There are other political matters at play. The major parties have the added pressure of meeting election commitments or, more specifically, not being seen to break them.

Haines is not buying it.

“What’s an election commitment? Surely, an election commitment is around the policy platforms you’re going to bring to the nation,” she says. “It’s about the opportunities you’re going to create for the nation.”

Looking at the electoral fight ahead, she offers this warning: “While primarily in people’s mind is their own difficult personal circumstances, with the cost of living, absolutely there is. But when you think about the cost of living, and you think about something like pork-barrelling and a waste of taxpayer money, or a misuse or a skewed priority, whichever way you might want to look at that, then I think that feeds into people feeling disillusioned with the major parties. We can fix this. We actually can. And I think we must.”

Haines is trying again with a private member’s bill to overhaul the grants system, having failed to get major party support earlier this year.

Drafted with the help of the Centre for Public Integrity, the proposed legislation would subject grants to more stringent meritorious selection and create a new parliamentary committee to review decisions and, at times, get ministers to explain why they went against departmental advice.
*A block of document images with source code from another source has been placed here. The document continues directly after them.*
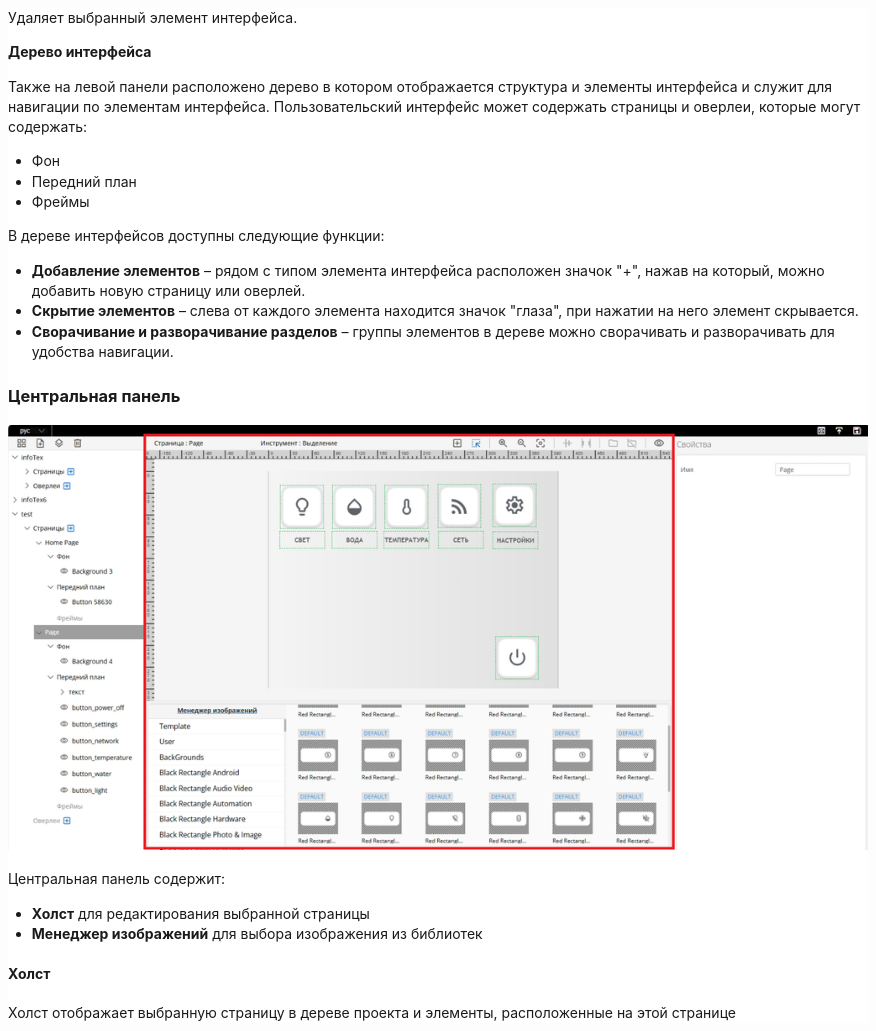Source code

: Удаляет выбранный элемент интерфейса.

**Дерево интерфейса**

Также на левой панели расположено дерево в котором отображается структура и элементы интерфейса и служит для навигации по элементам интерфейса. Пользовательский интерфейс может содержать страницы и оверлеи, которые могут содержать:

- Фон
- Передний план
- Фреймы

В дереве интерфейсов доступны следующие функции:
- **Добавление элементов** – рядом с типом элемента интерфейса расположен значок "+", нажав на который, можно добавить новую страницу или оверлей.
- **Скрытие элементов** – слева от каждого элемента находится значок "глаза", при нажатии на него элемент скрывается.
- **Сворачивание и разворачивание разделов** – группы элементов в дереве можно сворачивать и разворачивать для удобства навигации.

### Центральная панель

![Центральная панель](../_static/UI-Designer/review/centre_panel/centre_panel.png)

Центральная панель содержит:

- **Холст** для редактирования выбранной страницы
- **Менеджер изображений** для выбора изображения из библиотек

#### Холст

Холст отображает выбранную страницу в дереве проекта и элементы, расположенные на этой странице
The regional independent was last week included in the opposition’s “teals revealed” campaign, grouping her with inner city independents seen by the Liberal Party as the “opposition to the opposition” and not “backing in the people who elected them”.

Asked if she is focused on the grants to advance her own interests as an independent, Haines points to consistency.

“I’ve been doing this from the day I got here. This is not new from me. No one would be surprised that Helen Haines is taking this particular issue through to the auditor-general,” she says.

“I followed it through. I’ve been to the minister. I didn’t just go to the press. I think there’s a lot of work to do that has not been taken up by this government, and I really encourage them to get on with it.”

This article was amended on November 13, 2024, to correct a mistatement of Helen Haines’s research regarding the proportion of Labor seats that received a grant.